Data entries:
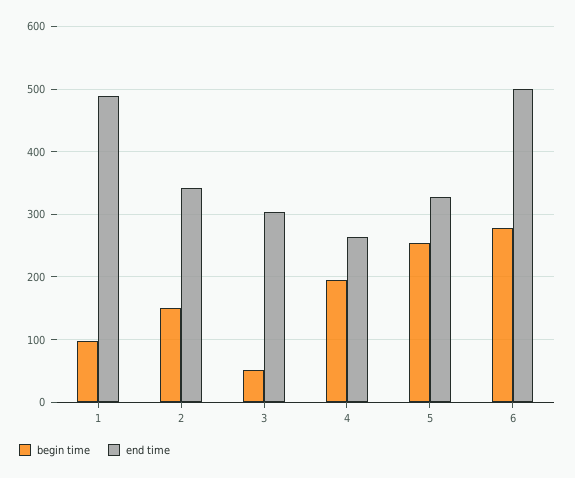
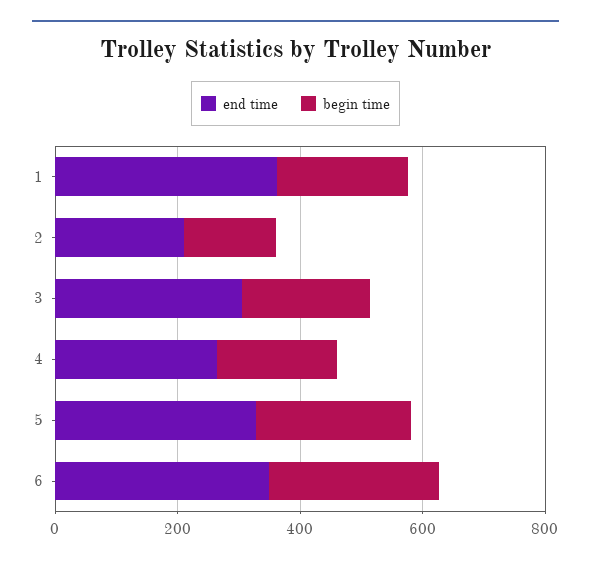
begin time, 1: 100 -> 200
end time, 1: 490 -> 350
end time, 2: 340 -> 200
begin time, 3: 50 -> 200
end time, 6: 500 -> 350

### ACTIVITY
What is needed here is an exact copy of every record, with the pictures left out.

### YOUR SOLUTION
begin time, 1: 100 -> 200
end time, 1: 490 -> 350
end time, 2: 340 -> 200
begin time, 3: 50 -> 200
end time, 6: 500 -> 350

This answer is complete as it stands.